Both the frontend and backend pods are ready on GKE. I've manually tested the health checks and they pass when I visit /
.
I see nothing in the logs or gcp docs pointing in the right direction. What could I have possibly broken?
ingress.yaml
:
apiVersion: extensions/v1beta1
kind: Ingress
metadata:
name: fanout-ingress
annotations:
kubernetes.io/ingress.global-static-ip-name: "STATIC-IP"
spec:
backend:
serviceName: frontend
servicePort: 8080
tls:
- hosts:
- <DOMAIN>
secretName: staging-tls
rules:
- host: <DOMAIN>
http:
paths:
- path: /*
backend:
serviceName: frontend
servicePort: 8080
- path: /backend/*
backend:
serviceName: backend
servicePort: 8080
frontend.yaml
:
apiVersion: v1
kind: Service
metadata:
labels:
app: frontend
name: frontend
namespace: default
spec:
ports:
- nodePort: 30664
port: 8080
protocol: TCP
targetPort: 8080
selector:
app: frontend
type: NodePort
---
apiVersion: extensions/v1beta1
kind: Deployment
metadata:
generation: 15
labels:
app: frontend
name: frontend
namespace: default
spec:
progressDeadlineSeconds: 600
replicas: 1
selector:
matchLabels:
app: frontend
minReadySeconds: 5
template:
metadata:
labels:
app: frontend
spec:
containers:
- image: <our-image>
name: frontend
ports:
- containerPort: 8080
protocol: TCP
readinessProbe:
httpGet:
path: /
port: 8080
initialDelaySeconds: 60
periodSeconds: 30
timeoutSeconds: 3
livenessProbe:
httpGet:
path: /
port: 8080
initialDelaySeconds: 60
periodSeconds: 30
timeoutSeconds: 3
Are you still experiencing this issue?
I tried to reproduce following the Google public documentation on: Setting up HTTP Load Balancing with Ingressto deploy:
A web App using the sample web application container image that listens on a HTTP server on port 8080:
However, it seems to be working now. So if you are still having this issue, please consider filing a public issue against the kubernetes/ingress-gce using the Google issue-tracking tool. Include as much details as possible, including steps to reproduce for so that this issue can get a better visibility as well as more sampling.
Please note:
The Issue Tracker User Content and Conduct Policy details the types of information that are inappropriate for submitting to Issue Tracker which includes things like sensitive personal information and spam. Please do not submit inappropriate content in Issue Tracker.

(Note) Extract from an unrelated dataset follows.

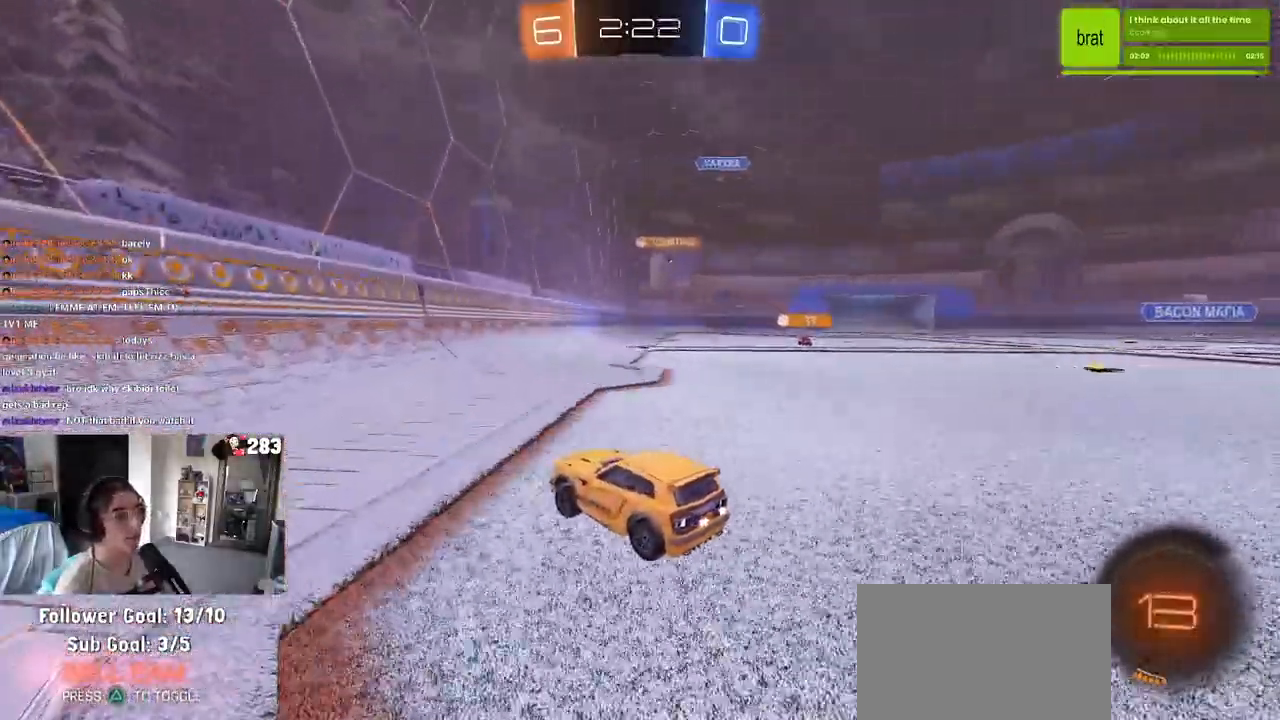
{"buttons": ["R2"], "left_stick": "right", "right_stick": "center", "events": [[17, "left_stick", "right"]]}
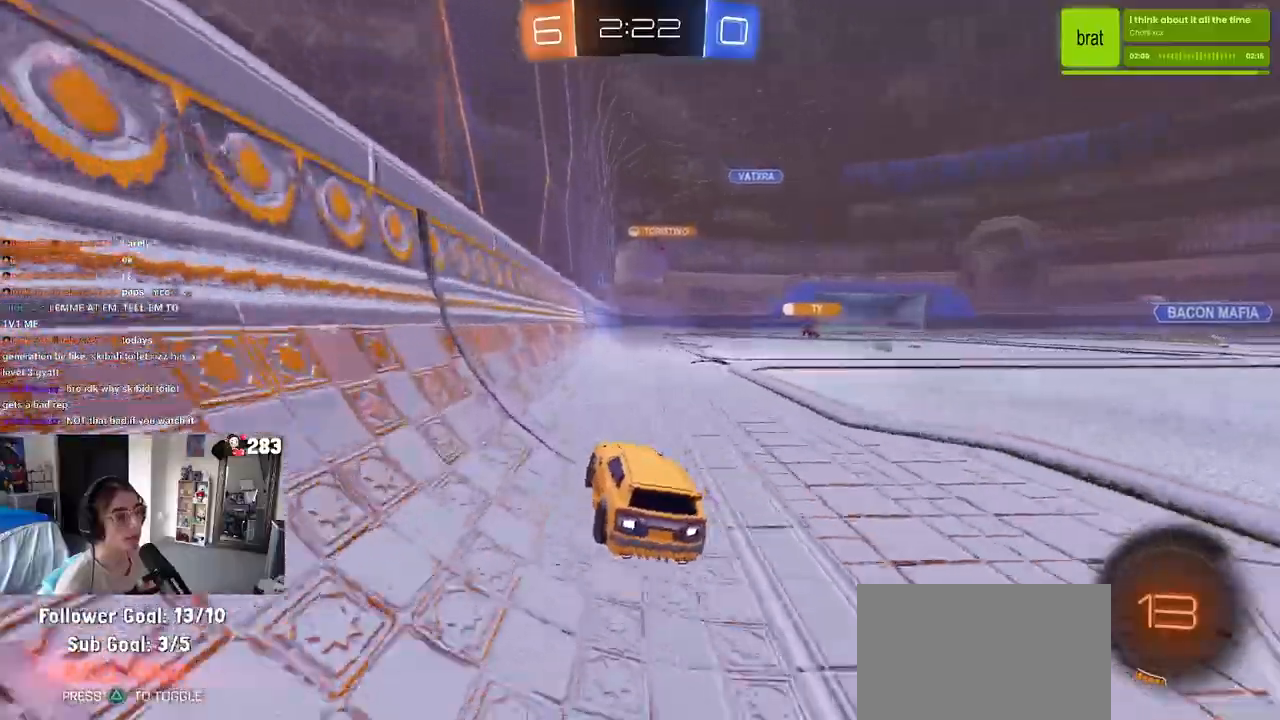
{"buttons": ["R2"], "left_stick": "right", "right_stick": "center", "events": [[33, "left_stick", "center"], [417, "left_stick", "right"]]}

Repo Output $ kubectl describe ing
sunny@test-dev:~$ kubectl describe ing basic-ingress
Name: basic-ingress
Namespace: default
Address: xx.xxx.xxx.228
Default backend: web:8080 (10.8.2.6:8080)
Rules:
Host Path Backends
---- ---- --------
* * web:8080 (10.8.2.6:8080)
Annotations:
target-proxy: k8s-tp-default-basic-ingress--f5636f071d87exxx
url-map: k8s-um-default-basic-ingress--f5636f071d87exxx
backends: {"k8s-be-31544--f5636f071d87exxx":"HEALTHY"}
forwarding-rule: k8s-fw-default-basic-ingress--f5636f071d87exxx
Events:
Type Reason Age From Message
---- ------ ---- ---- -------
Normal Service 7m (x376 over 2d) loadbalancer-controller default backend set to web:31544
Yesterday even this guide https://cloud.google.com/kubernetes-engine/docs/tutorials/http-balancer
didn't work. Don't know what happened but even waiting 30minutes + the ingress was reporting UNKNOWN state for backends .
After 24 hours, things seem to be much better. L7 http ingress works but with big delay on reporting healthy backends.
I think this is a bug. I created a new cluster and couldn't reproduce. If anyone hits this again, I would suggest trying a new cluster.